Not necessarily. It appears that a lot of data used for training is collected for other purposes. While there are at least some instances where data has been collected specifically to train a model, our understanding is that it’s very much the minority of cases. Let us take for example the idea of training a model based on clinical records. A medical insurance company may have a legitimate purpose to collect clinical records in order to allow it to process insurance claims. It has via this purpose built up a data set that could be used to train a model to do predictive analysis on emergence of health trends. In this case the purposes of data collection and model development would be different.

What aspects of generative AI development and deployment would need to be documented to make a purpose specific enough?
Applying the principle of minimal privilege is likely to be helpful when it comes to personal data. Can the organisations and individuals training the model provide assurance that they are using just the data needed for their purpose, and no more than that? Is there a specific format that would be appropriate for doing so?

There would normally have to be a data protection impact assessment, where purposes should be clearly defined. As a living document, the DPIA would typically be revisited and updated as purposes narrow. Perhaps some sort of guidelines on use of training data as it relates to purpose limitation, and when it should be revisited.

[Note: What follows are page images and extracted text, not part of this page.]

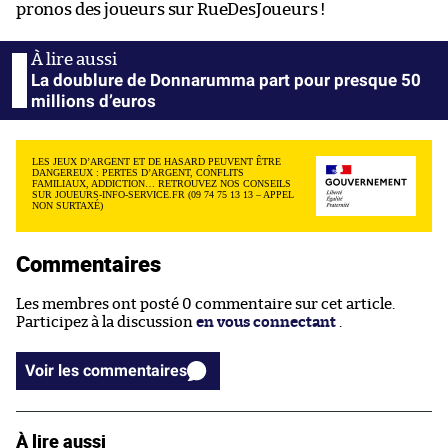
pronos des joueurs sur RueDesJoueurs !
La doublure de Donnarumma part pour presque 50
millions d’euros
LES JEUX D’ARGENT ET DE HASARD PEUVENT ÊTRE
DANGEREUX : PERTES D’ARGENT, CONFLITS
FAMILIAUX, ADDICTION… RETROUVEZ NOS CONSEILS
SUR JOUEURS-INFO-SERVICE.FR (09 74 75 13 13 – APPEL
NON SURTAXÉ)
Commentaires
Les membres ont posté 0 commentaire sur cet article.
Participez à la discussion
en vous connectant
.
Voir les commentaires
À lire aussi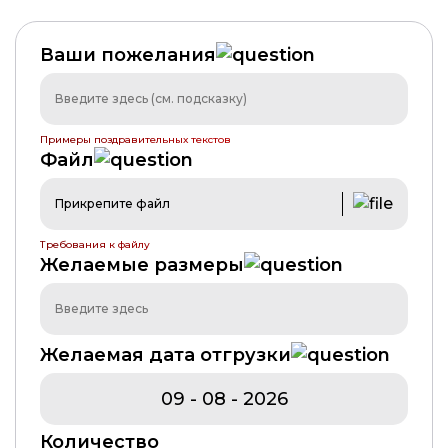
Ваши пожелания
Примеры поздравительных текстов
Файл
Прикрепите файл
Требования к файлу
Желаемые размеры
Желаемая дата отгрузки
Количество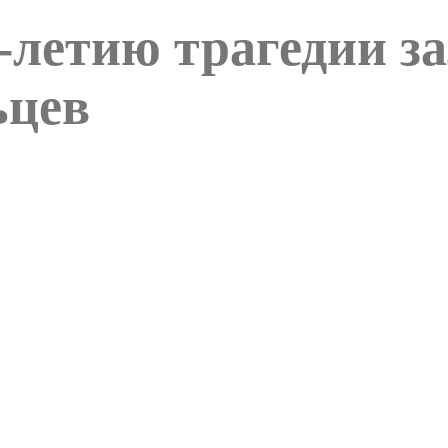
0-летию трагедии з
ьцев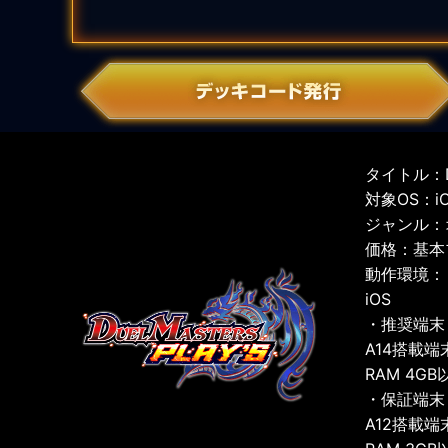
タイトル：D
対象OS：iOS
ジャンル：
価格：基本
動作環境：
iOS
・推奨端末
A14搭載端
RAM 4GB
・保証端末
A12搭載端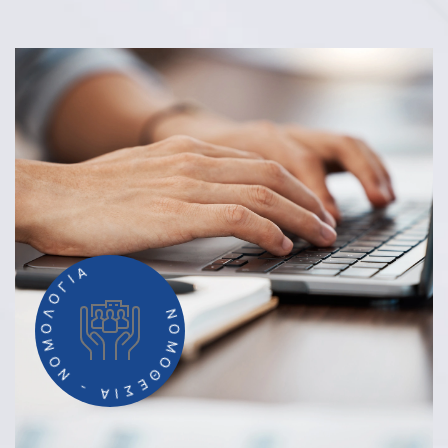
ΝΟΜΟΘΕΣΙΑ - ΝΟΜΟΛΟΓΙΑ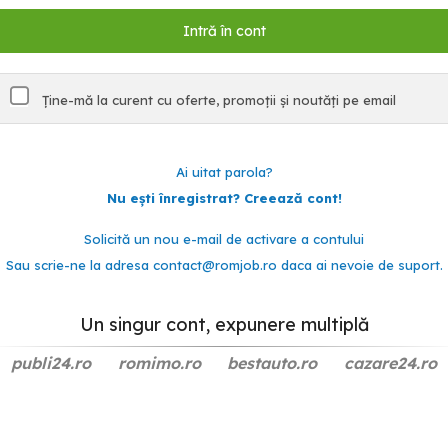
Ține-mă la curent cu oferte, promoții și noutăți pe email
Ai uitat parola?
Nu ești înregistrat? Creează cont!
Solicită un nou e-mail de activare a contului
Sau scrie-ne la adresa
contact@romjob.ro
daca ai nevoie de suport.
Un singur cont, expunere multiplă
publi24.ro
romimo.ro
bestauto.ro
cazare24.ro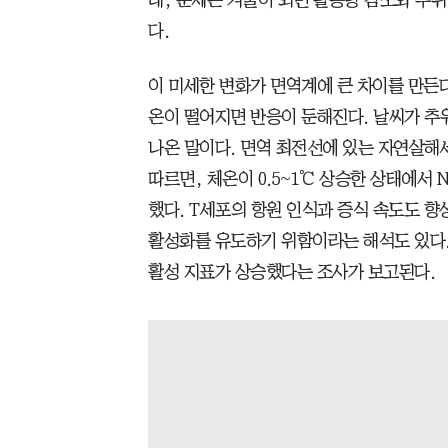
데, 문제는 겨울이 되면 활동량 감소와 추위 
다.
이 미세한 변화가 면역계에 큰 차이를 만든다
온이 떨어지면 반응이 둔해진다. 날씨가 추
나온 말이다. 면역 최전선에 있는 자연살해세포
따르면, 체온이 0.5~1℃ 상승한 상태에서
했다. T세포의 항원 인식과 증식 속도도 향
활성화를 유도하기 위함이라는 해석도 있다.
활성 지표가 상승했다는 조사가 보고된다.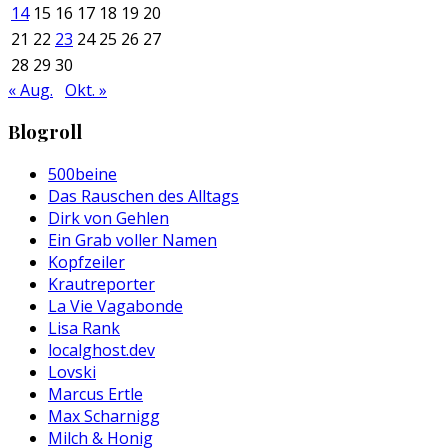
14
15
16
17
18
19
20
21
22
23
24
25
26
27
28
29
30
« Aug.
Okt. »
Blogroll
500beine
Das Rauschen des Alltags
Dirk von Gehlen
Ein Grab voller Namen
Kopfzeiler
Krautreporter
La Vie Vagabonde
Lisa Rank
localghost.dev
Lovski
Marcus Ertle
Max Scharnigg
Milch & Honig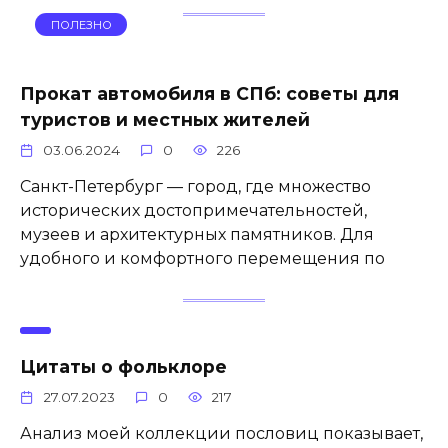
ПОЛЕЗНО
Прокат автомобиля в СПб: советы для
туристов и местных жителей
03.06.2024
0
226
Санкт-Петербург — город, где множество
исторических достопримечательностей,
музеев и архитектурных памятников. Для
удобного и комфортного перемещения по
Цитаты о фольклоре
27.07.2023
0
217
Анализ моей коллекции пословиц показывает,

While we appreciate that the ICO isn’t going to be in a position to define a specific timeframe, given the uncertainty that exists in the field of generative AI, there are likely to be milestone-related points that would trigger a reconsideration. Guidance on what to consider when determining appropriate milestones would be helpful.

How will the proposed regulatory approach affect your organisation (If at all)?
Generative AI is likely to affect all organisations to some extent. Clarity around regulatory risks, mitigations, and requirements will help us to plan accordingly. Reuse of existing personal data is likely to become more common as generative AI continues to develop, and early implementation of best practice will help organisations, including ours, prepare and use the data lawfully.